(Dataset entries)
* * * *

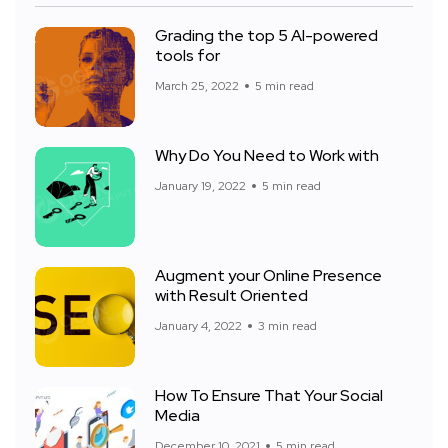
Grading the top 5 AI-powered
tools for
March 25, 2022
5 min read
Why Do You Need to Work with
January 19, 2022
5 min read
Augment your Online Presence
with Result Oriented
January 4, 2022
3 min read
How To Ensure That Your Social
Media
December 10, 2021
5 min read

* * * *

Copy every line of text from the entries above word for word, leaving out the pictures.

» **SOLUTION**
Grading the top 5 AI-powered
tools for
March 25, 2022
5 min read
Why Do You Need to Work with
January 19, 2022
5 min read
Augment your Online Presence
with Result Oriented
January 4, 2022
3 min read
How To Ensure That Your Social
Media
December 10, 2021
5 min read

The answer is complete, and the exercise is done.